*Work order 1*
Reproduce word for word the lines of the records that run from the one containing "In the recent" to the one containing "- [Linear stage](Linear_stage)", inclusive.
*Work order 2*
Write a continuation of the almanac of celebrities who loved Ravenna, starting after its last sentence.

*Extract provided*
______
Almanac of the celebrities in love with Ravenna

George Gordon Noel Byron, Richard Westall National Portrait Gallery, London

We were having dinner with a Norwegian, an American and an Iranian guest (and no, this is not a joke). We were talking about the day spent walking through Ravenna and recall the names of Dante, Garibaldi and Theodoric coming up. At one point one of them asks: “Yes, but are there any famous people who have more recently been associated with Ravenna?”

We were very ready for this discussion. And to ensure that we wouldn’t forget anything, we will unveil our personal and handwritten “Almanac of Excellent People in Love with Ravenna”, listed in alphabetical order.

Borges, Jorge Luis. In the Story of the Warrior and the Prisoner, published in “Aleph” almost thirty years before his visit to Ravenna, the great Argentine writer recounts the legend of Droctulft and his connection with this city.

A historical and in this case literary figure, the warrior of the Lombard army would later go on to fight for the empire, defending Ravenna, which he then chose as his home and country. Ravenna is a cosmopolitan city and a paradigm of modernity in which everyone can choose and change both their life’s story and the world around them.
______
*Material to process*
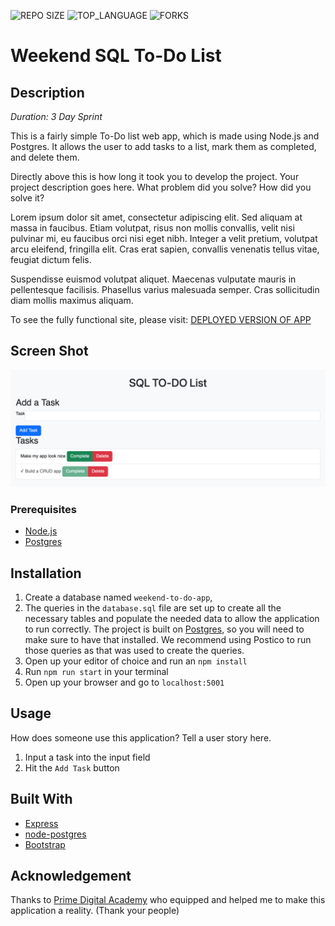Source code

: <!-- ![MIT LICENSE](https://img.shields.io/github/license/scottbromander/the_marketplace.svg?style=flat-square) -->

![REPO SIZE](https://img.shields.io/github/repo-size/BurnerWah/weekend-sql-to-do-list.svg?style=flat-square)
![TOP_LANGUAGE](https://img.shields.io/github/languages/top/BurnerWah/weekend-sql-to-do-list.svg?style=flat-square)
![FORKS](https://img.shields.io/github/forks/BurnerWah/weekend-sql-to-do-list.svg?style=social)

# Weekend SQL To-Do List

## Description

_Duration: 3 Day Sprint_

This is a fairly simple To-Do list web app, which is made using Node.js and Postgres. It allows the user to add tasks to a list, mark them as completed, and delete them.

Directly above this is how long it took you to develop the project. Your project description goes here. What problem did you solve? How did you solve it?

Lorem ipsum dolor sit amet, consectetur adipiscing elit. Sed aliquam at massa in faucibus. Etiam volutpat, risus non mollis convallis, velit nisi pulvinar mi, eu faucibus orci nisi eget nibh. Integer a velit pretium, volutpat arcu eleifend, fringilla elit. Cras erat sapien, convallis venenatis tellus vitae, feugiat dictum felis.

Suspendisse euismod volutpat aliquet. Maecenas vulputate mauris in pellentesque facilisis. Phasellus varius malesuada semper. Cras sollicitudin diam mollis maximus aliquam.

To see the fully functional site, please visit: [DEPLOYED VERSION OF APP](https://www.heroku.com)

## Screen Shot

![A screenshot of the app](docs/app%20screenshot.png)

### Prerequisites

- [Node.js](https://nodejs.org/en/)
- [Postgres](https://www.postgresql.org/)

## Installation

1. Create a database named `weekend-to-do-app`,
2. The queries in the `database.sql` file are set up to create all the necessary tables and populate the needed data to allow the application to run correctly. The project is built on [Postgres](https://www.postgresql.org/download/), so you will need to make sure to have that installed. We recommend using Postico to run those queries as that was used to create the queries.
3. Open up your editor of choice and run an `npm install`
4. Run `npm run start` in your terminal
5. Open up your browser and go to `localhost:5001`

## Usage

How does someone use this application? Tell a user story here.

1. Input a task into the input field
2. Hit the `Add Task` button

## Built With

- [Express](https://expressjs.com/)
- [node-postgres](https://node-postgres.com/)
- [Bootstrap](https://getbootstrap.com/)

<!-- ## License

[MIT](https://choosealicense.com/licenses/mit/)

_Note, include this only if you have a license file. GitHub will generate one for you if you want!_ -->

## Acknowledgement

Thanks to [Prime Digital Academy](https://www.primeacademy.io) who equipped and helped me to make this application a reality. (Thank your people)

<!-- ## Support

If you have suggestions or issues, please email me at [youremail@whatever.com](www.google.com) -->
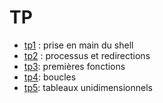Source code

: # TP

* [tp1](tp_prise_en_main_shell.md) : prise en main du shell
* [tp2](TP_processus_et_compilation/tp_processus_et_compilation.md) : processus et redirections
* [tp3](TP_premieres_fonctions/tp_premieres_fonctions.md): premières fonctions
* [tp4](TP_boucles/tp_boucles.md): boucles
* [tp5](TP_tableaux_unidimensionnels/tp_tableaux_unidimensionnels.md): tableaux unidimensionnels
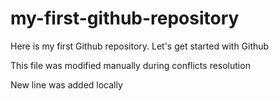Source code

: # my-first-github-repository
Here is my first Github repository. Let's get started with Github

This file was modified manually during conflicts resolution

New line was added locally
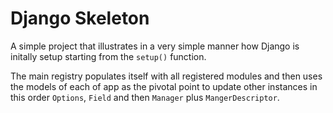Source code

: # Django Skeleton
A simple project that illustrates in a very simple manner how Django is initally setup starting from the `setup()` function.

The main registry populates itself with all registered modules and then uses the models of each of app as the pivotal point to update other instances in this order `Options`, `Field` and then `Manager` plus `MangerDescriptor`. 
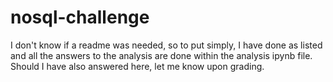 # nosql-challenge

I don't know if a readme was needed, so to put simply, I have done as listed and all the answers to the analysis are done within the analysis ipynb file. Should I have also answered here, let me know upon grading.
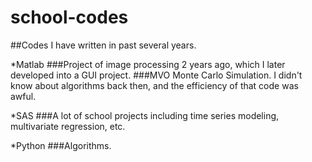 # school-codes
##Codes I have written in past several years.

*Matlab
###Project of image processing 2 years ago, which I later developed into a GUI project.
###MVO Monte Carlo Simulation. I didn't know about algorithms back then, and the efficiency of that code was awful.

*SAS
###A lot of school projects including time series modeling, multivariate regression, etc.

*Python
###Algorithms.
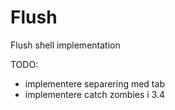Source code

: # Flush
Flush shell implementation

TODO: 
- implementere separering med tab
- implementere catch zombies i 3.4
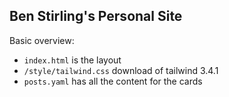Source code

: ## Ben Stirling's Personal Site 

Basic overview: 
- `index.html` is the layout 
- `/style/tailwind.css` download of tailwind 3.4.1
- `posts.yaml` has all the content for the cards

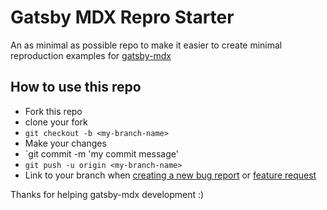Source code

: # Gatsby MDX Repro Starter

An as minimal as possible repo to make it easier to create minimal
reproduction examples for
[gatsby-mdx](https://github.com/ChristopherBiscardi/gatsby-mdx)

## How to use this repo

- Fork this repo
- clone your fork
- `git checkout -b <my-branch-name>`
- Make your changes
- `git commit -m 'my commit message'
- `git push -u origin <my-branch-name>`
- Link to your branch when [creating a new bug
  report](https://github.com/ChristopherBiscardi/gatsby-mdx/issues/new?template=bug_report.md)
  or [feature
  request](https://github.com/ChristopherBiscardi/gatsby-mdx/issues/new?template=feature_request.md)

Thanks for helping gatsby-mdx development :)
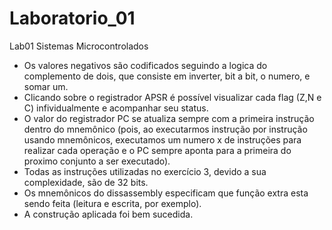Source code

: # Laboratorio_01
Lab01 Sistemas Microcontrolados
- Os valores negativos são codificados seguindo a logica do complemento de dois, que consiste em inverter, bit a bit, o numero, e somar um.
- Clicando sobre o registrador APSR é possível visualizar cada flag (Z,N e C) infividualmente e acompanhar seu status.
- O valor do registrador PC se atualiza sempre com a primeira instrução dentro do mnemônico (pois, ao executarmos instrução por instrução usando mnemônicos, executamos um numero x de instruções para realizar cada operação e o PC sempre aponta para a primeira do proximo conjunto a ser executado).
- Todas as instruções utilizadas no exercício 3, devido a sua complexidade, são de 32 bits.
- Os mnemônicos do dissassembly especificam que função extra esta sendo feita (leitura e escrita, por exemplo).
- A construção aplicada foi bem sucedida.
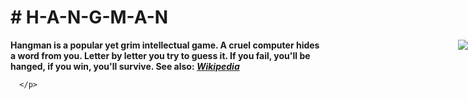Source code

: <html>
  <body>
    <h1># H-A-N-G-M-A-N</h1>
      <p>
        <img src="https://upload.wikimedia.org/wikipedia/commons/thumb/f/f4/Hangman_game.jpg/220px-Hangman_game.jpg" style="position:absolute; right:0px;">
      <strong>Hangman is a popular yet grim intellectual game. A cruel computer hides a word from you. Letter by letter you try to guess it. If you fail, you'll be hanged, if you              win, you'll survive. See also: <em><a href="https://en.wikipedia.org/wiki/Hangman_(game)">Wikipedia</a></em></strong>
        
      </p>
  </body>
</html>
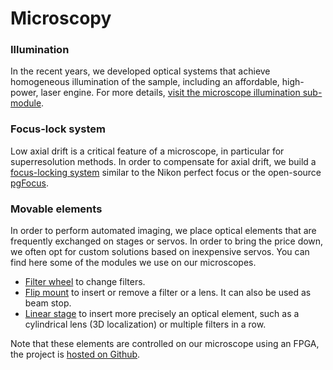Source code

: # Microscopy



### Illumination

In the recent years, we developed optical systems that achieve homogeneous illumination of the sample, including an affordable, high-power, laser engine. For more details, [visit the microscope illumination sub-module](Microscope_illumination).

### Focus-lock system

Low axial drift is a critical feature of a microscope, in particular for superresolution methods. In order to compensate for axial drift, we build a [focus-locking system](Focus-locking) similar to the Nikon perfect focus or the open-source [pgFocus](http://big.umassmed.edu/wiki/index.php/PgFocus).

### Movable elements

In order to perform automated imaging, we place optical elements that are frequently exchanged on stages or servos. In order to bring the price down, we often opt for custom solutions based on inexpensive servos. You can find here some of the modules we use on our microscopes.

- [Filter wheel](Filter_wheel) to change filters.
- [Flip mount](Flip_mount) to insert or remove a filter or a lens. It can also be used as beam stop.
- [Linear stage](Linear_stage) to insert more precisely an optical element, such as a cylindrical lens (3D localization) or multiple filters in a row.

Note that these elements are controlled on our microscope using an FPGA, the project is [hosted on Github](https://github.com/jdeschamps/MicroFPGA).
______
*Exercise result 1*
In the recent years, we developed optical systems that achieve homogeneous illumination of the sample, including an affordable, high-power, laser engine. For more details, [visit the microscope illumination sub-module](Microscope_illumination).

### Focus-lock system

Low axial drift is a critical feature of a microscope, in particular for superresolution methods. In order to compensate for axial drift, we build a [focus-locking system](Focus-locking) similar to the Nikon perfect focus or the open-source [pgFocus](http://big.umassmed.edu/wiki/index.php/PgFocus).

### Movable elements

In order to perform automated imaging, we place optical elements that are frequently exchanged on stages or servos. In order to bring the price down, we often opt for custom solutions based on inexpensive servos. You can find here some of the modules we use on our microscopes.

- [Filter wheel](Filter_wheel) to change filters.
- [Flip mount](Flip_mount) to insert or remove a filter or a lens. It can also be used as beam stop.
- [Linear stage](Linear_stage) to insert more precisely an optical element, such as a cylindrical lens (3D localization) or multiple filters in a row.

*Exercise result 2*
There are no betrayals, no “barbarian invasions”. Only illuminations. The inhabitants of Ravenna buried Droctulft in a temple and expressed their gratitude with an epitaph, highlighting the contrast between his atrocious aspect as a commander with his simplicity and goodness. Borges, who by the time he visited Ravenna was old and blind and thanks to the assistance of local publisher Lapucci, breathed in the atmosphere of this place that three decades earlier he was only able to imagine.

Byron, George Gordon, known to his friends simply as “Lord.” An eccentric and worldly English noble, he arrived in Ravenna for the Grand Tour in 1819 with seven servants, some cats and a monkey.

George Gordon Noel Byron, Richard Westall National Portrait Gallery, London
George Gordon Noel Byron | Richard Westall © National Portrait Gallery, London

He was a “friend” (probably something more than that, come on) of Countess Teresa Gamba Guiccioli and this put him in quite a bit of trouble with her husband, Count Alessandro Guiccioli. He was close to the sect of the Carbonari like Teresa’s brother, Pietro, and this sympathy also put him in danger, so much so that he had to…

If you want to know more about his story and of Ravenna at the time, read this article.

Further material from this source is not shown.